« La Saveur des patates douces » Vicente Marti
En fait, il ne s'agit pas là d'un écrit au sens habituel du terme. L'« auteur » n'étant pas un homme de plume, l'idée lui est venue de se raconter à l'aide d'un magnétophone, puis certaines questions ont été reprises et approfondies pour être ensuite patiemment retranscrites et ordonnées noir sur blanc par Marianne Enckell, qui par ailleurs, dans une courte préface, rend joliment hommage à celui qu'elle appelle tour à tour un homme de paroles (avec un « s »), celui « qui sait raconter », ou un homme de parole (sans « s »), celui « dont l'engagement n'a pas failli depuis plus de quarante ans ».

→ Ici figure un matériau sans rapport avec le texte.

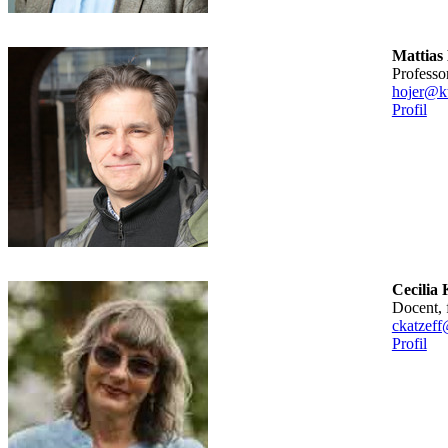
Mattias
professo
hojer@kt
Profil
Cecilia 
docent,
ckatzeff
Profil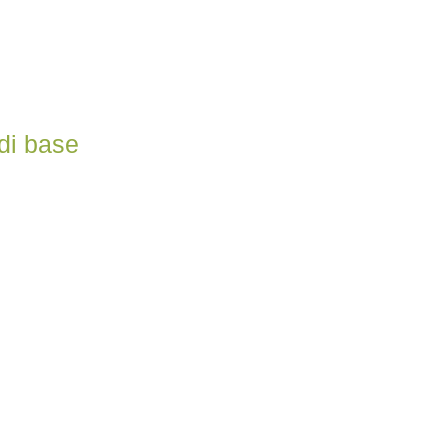
di base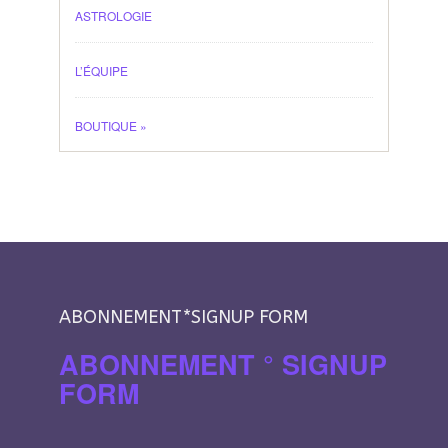
ASTROLOGIE
L’ÉQUIPE
BOUTIQUE
»
ABONNEMENT*SIGNUP FORM
ABONNEMENT ° SIGNUP
FORM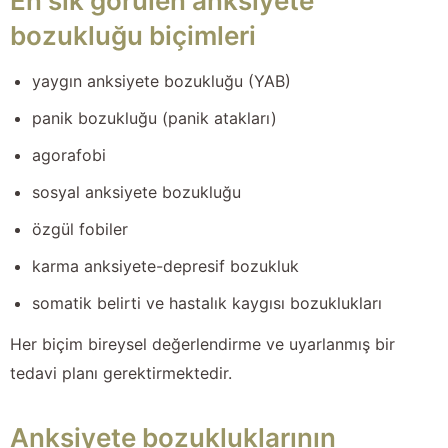
En sık görülen anksiyete
bozukluğu biçimleri
yaygın anksiyete bozukluğu (YAB)
panik bozukluğu (panik atakları)
agorafobi
sosyal anksiyete bozukluğu
özgül fobiler
karma anksiyete-depresif bozukluk
somatik belirti ve hastalık kaygısı bozuklukları
Her biçim bireysel değerlendirme ve uyarlanmış bir
tedavi planı gerektirmektedir.
Anksiyete bozukluklarının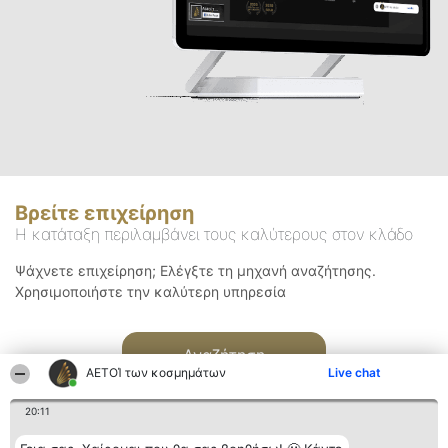
Βρείτε επιχείρηση
Η κατάταξη περιλαμβάνει τους καλύτερους στον κλάδο
Ψάχνετε επιχείρηση; Ελέγξτε τη μηχανή αναζήτησης.
Χρησιμοποιήστε την καλύτερη υπηρεσία
Αναζήτηση
ΑΕΤΟΊ των κοσμημάτων
Live chat
20:11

Né en 1926 en Espagne, Vicente Marti a dix ans quand éclate la révolution. Il jette sur cette période un regard d'enfant, toujours différent de celui des adultes, et ce chapitre, placé en tête de cette histoire de sa vie, reste sans doute le plus émouvant. Puis viendront les années d'adolescence passées là-bas sous l'étouffoir franquiste, puis le départ pour la France, les contacts avec les aînés de la C.N.T. et de la F.A.I. organisés au sein de l'exil, sa lutte contre le régime de Franco avec ses camarades des Jeunesses libertaires, la répression, et une importante partie consacrée l'organisation, dans les années soixante et soixante-dix, de campings libertaires.
« occuper son veston »
Sur tous ces sujets, le témoignage de Vicente Marti, parsemé d'anecdotes heureuses ou tragiques, plaisantes ou dramatiques, demeure passionnant. Enfant, il nous emmène dans la région de Valence où la patate douce, dont le souvenir mouille aujourd'hui encore les papilles de ce compagnon, est prolifique. La cinquantaine venue, la « promenade » se termine du côté de Belle-île où la police française concentre là des opposants de longue date au tyran Franco, le temps d'une visite en douce France du roi Juan Carlos. Vicente Marti était de ceux-là, et sa narration de cet épisode lamentable reste des plus savoureuses. Entre-temps, on en apprendra un peu plus sur ces deux militants libertaires exécutés en 1963 à Madrid, Delgado et Granados, surtout du premier nomme dont Vicente Marti parle avec une tendresse certaine. Sans véritablement régler de comptes, Vicente Marti dit aussi avec une franchise bien venue ce qu'il a à dire de l'exil « officiel » espagnol et de quelques-uns de ses principaux représentants. Le tout demeure constamment pimenté par les aventures toutes personnelles de celui qui se confie ici et qui nous parle de ses parents, de sa famille, de lui-même ou de ses plus proches amis en insérant tous ces personnages dans les événements historiques servant de cadre à son histoire.
L'intérêt est constant, car il s'agit là non seulement d'un conteur fervent mais aussi d'un homme debout, comme ce mouvement libertaire espagnol en a tant produits, un homme qui, sa vie durant, quel qu'en soit le prix à payer, a su « occuper son veston ». Merci à toi, Vicente.